BEGIN Dataset section
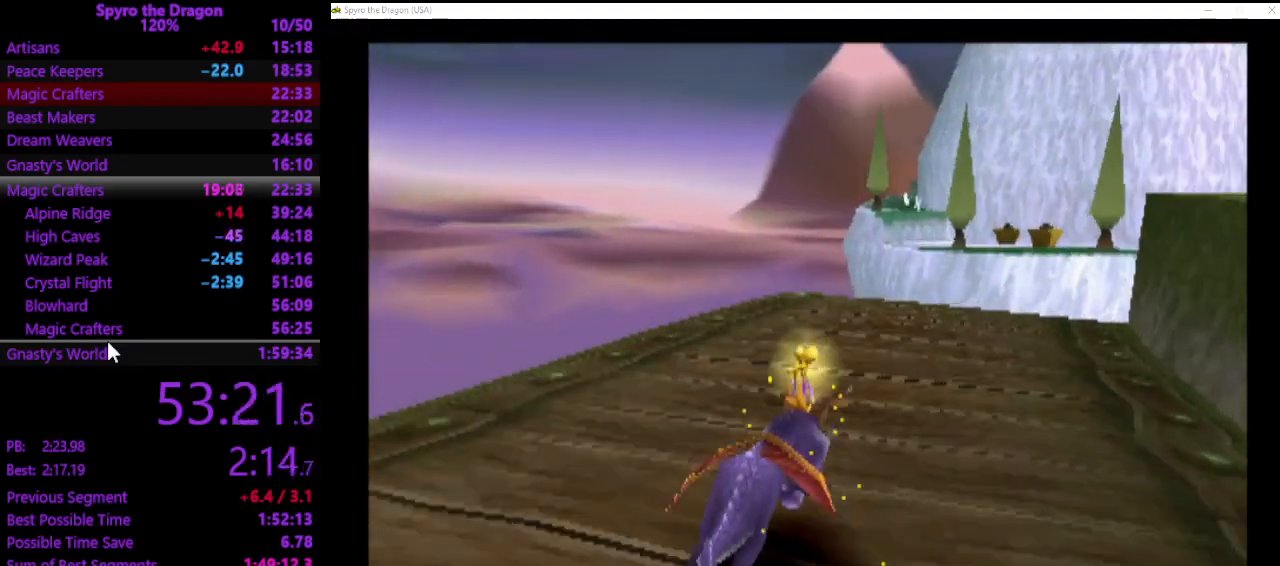
{"buttons": [], "left_stick": "up-right", "events": [[300, "SQUARE", "up"]]}
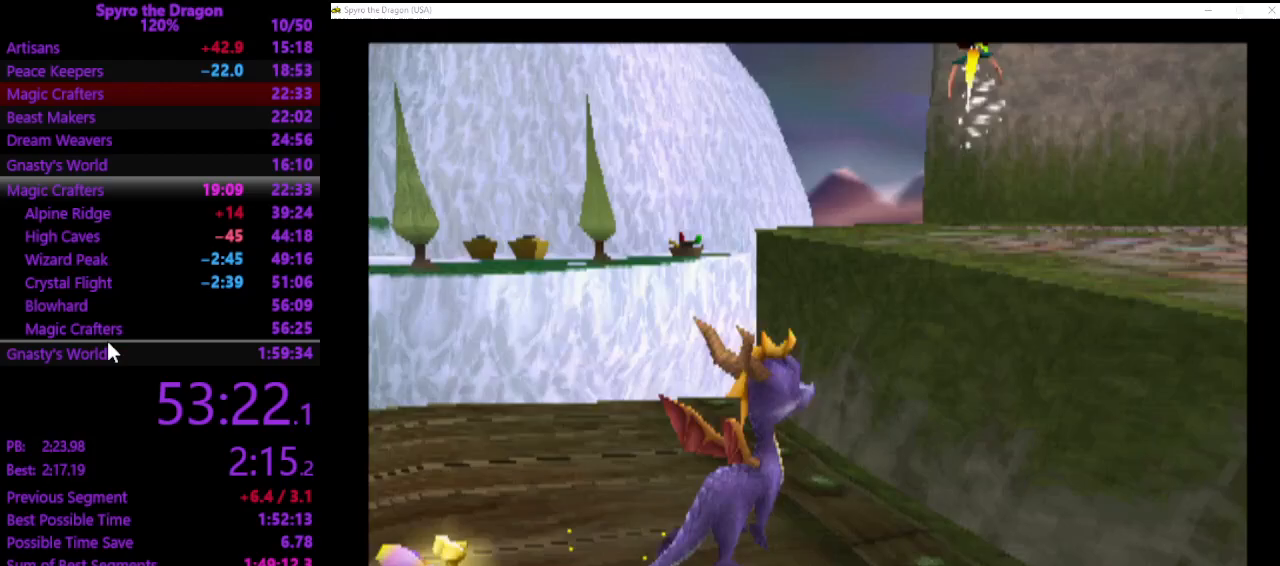
{"buttons": ["SQUARE"], "left_stick": "up", "events": [[333, "SQUARE", "down"], [467, "left_stick", "up"]]}
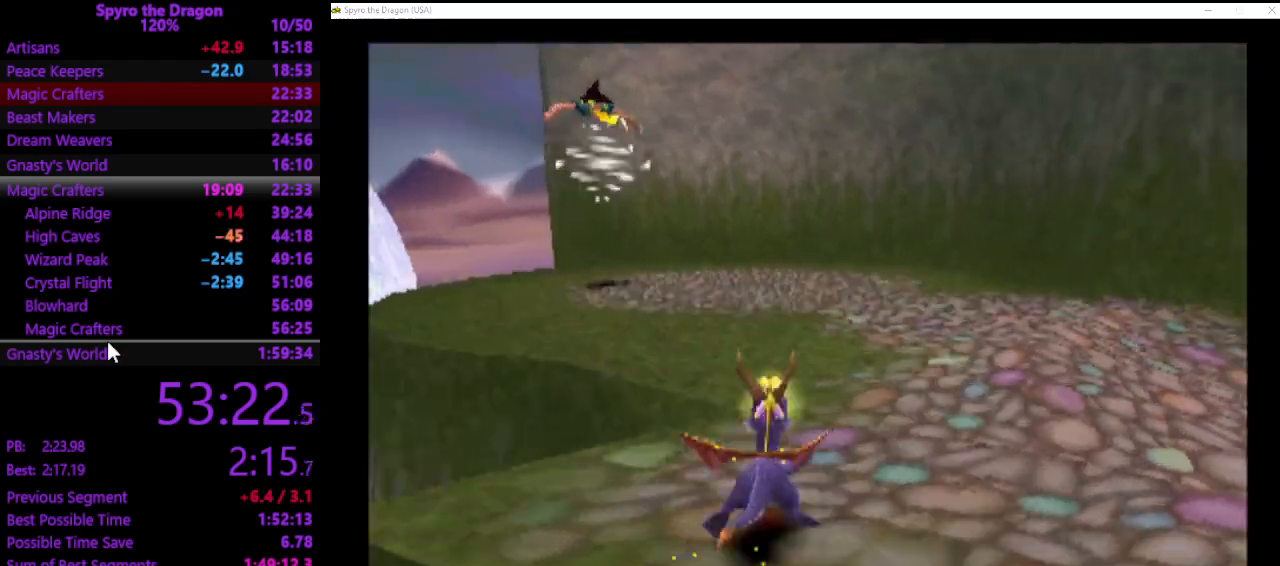
{"buttons": [], "left_stick": "up", "events": [[33, "left_stick", "up-left"], [500, "SQUARE", "up"], [500, "left_stick", "up"]]}
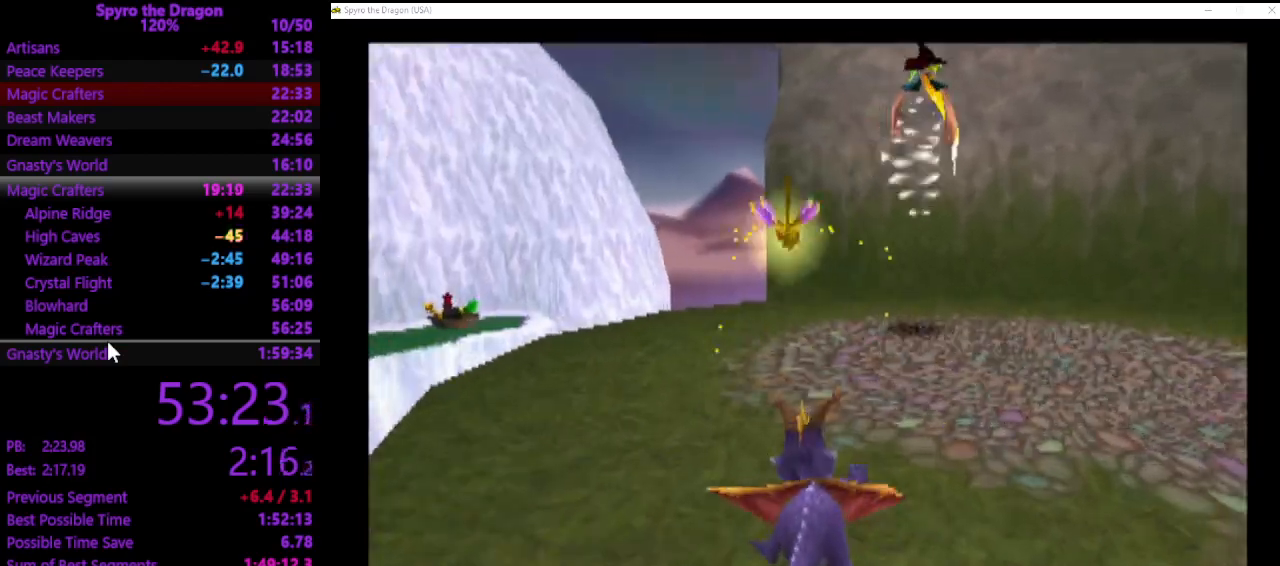
{"buttons": [], "left_stick": "up", "events": []}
END Dataset section
Instructions to follow. Every line above should be copied exactly; do not carry over the pictures.

Answer.
{"buttons": [], "left_stick": "up-right", "events": [[300, "SQUARE", "up"]]}
{"buttons": ["SQUARE"], "left_stick": "up", "events": [[333, "SQUARE", "down"], [467, "left_stick", "up"]]}
{"buttons": [], "left_stick": "up", "events": [[33, "left_stick", "up-left"], [500, "SQUARE", "up"], [500, "left_stick", "up"]]}
{"buttons": [], "left_stick": "up", "events": []}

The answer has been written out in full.